East Penn Press

Tuesday, August 21, 2018

Exploring their ‘Voices’ at Touchstone Theatre

Friday, June 1, 2018 by KATHY LAUER-WILLIAMS Special to The Press in Focus

Finding balance in creativity is one of the themes of “Fresh Voices,” an annual show that caps Touchstone Theatre’s apprentice program.

The theater’s 2017-2018 apprentice Chloe Anne Madison explores challenges in the creative process and the balance between chaos and structure in her original works-in-progress, 8 p.m. June 1 and 2, Touchstone Theatre, Bethlehem.

Every year, Touchstone selects emerging and transitioning artists to study with the company and learn about life with a professional ensemble theater. Apprentices are involved in every aspect of the company, including acting, stage management, playwriting, teaching, prop-making and more. During the past 19 years, more than 70 apprentices have graduated from the program with more than a decade of “Fresh Voices” productions.

“’Fresh Voices’ is one of our season favorites,” says Emma Ackerman, Touchstone Ensemble Member and apprentice coordinator. “As a long-term collaborative body, the Touchstone company is always grateful for the new ideas and new energy that our apprentices bring in. We look forward to seeing what they bring to the stage for a night of their own original theater.”

Madison’s first work is an abstract exploration of the parts of the creative process that involve letting go, breaking away from the inner critic, evolving, and constantly trying again.

“It’s been a really interesting process,” Madison says. “I never did a solo show and I wanted to give myself a challenge.”

Madison, who has trained as a poet and playwright, says that dialogue comes easy for her so she decided to force herself to create a piece focused on movement rather than dialogue.

She says her concept was facing the “stumbling blocks we put in our own way.”

“There’s a lot of collateral damage in the art-making process, and with a lot of struggles that end up being self-inflicted, it’s not a pretty or simple process,” she says. “How do you get past those?”

She says her solo piece features some physical manifestations of those stumbling blocks including tying herself up, and, ultimately, strikes a “balanced place between movement and dialogue.”

For the second work, Madison teams up with Lehigh Valley comedienne Samantha Beedle to collaboratively create a work that explores the balance between order and chaos in an artist’s life.

“Being a creative person is really chaotic and messy but you also have to have structure,” Madison says. “When inspiration fails, discipline comes through. You need to balance the two to find that creative moment.”

Beedle is an affiliate with Touchstone Theatre and “absolutely hilarious” Madison says.

“We have great chemistry,” she says. “We vibe really well.”

The collaborative piece, which has almost no dialogue, has the two characters getting in each other’s way until they realize it is best to work together.

“It’s a little puckish and mischievous,” Madison says. “There is almost a sibling dynamic.”

She says working as a Touchstone apprentice has been very rewarding.

“I’ve learned a lot about myself as an artist,” she says. “It’s also been a wonderful opportunity to ride along with Touchstone’s projects.”

During the year, Madison performed with the Touchstone ensemble in “Christmas City Follies XVIII” and “Dictators 4 Dummies,” but the highlight for her has been being involved in Young Playwrights’ Lab, a program in which the ensemble works with students to write original plays. The program culminated with the Young Playwrights’ Festival, when some of the students’ plays are produced and performed.

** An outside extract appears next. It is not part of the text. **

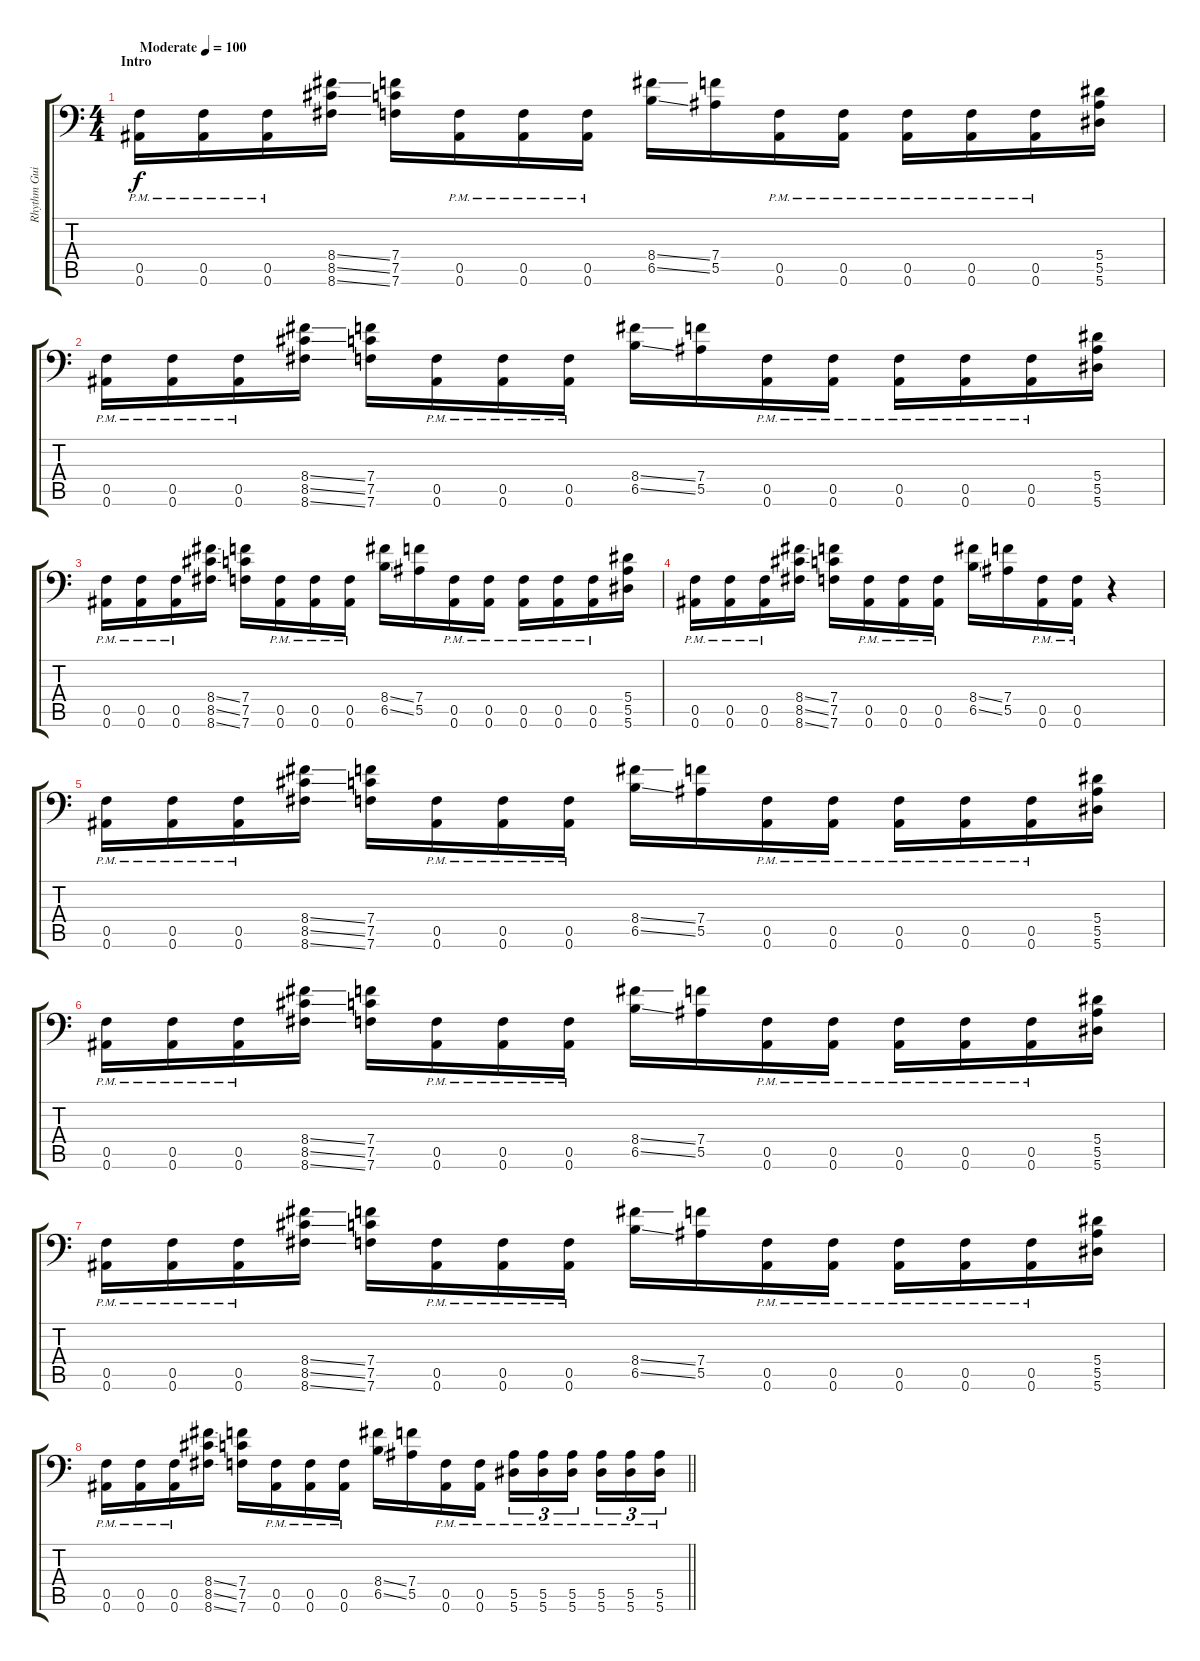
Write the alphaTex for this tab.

“I learned so much as a teaching artist,” Madison says. “Art and education are some of the most important things can give to the younger generation. It is so phenomenal that Touchstone does this and makes a point that it is important. I really admire them for that.”

Tickets: Touchstone Theatre box office, 321 E. Fourth St., Bethlehem; touchstone.org; 610-867-1689. Group rates available. Touchstone offers a pay-what-you-will ticket at the door, as available, allowing walk-up patrons to name their ticket price.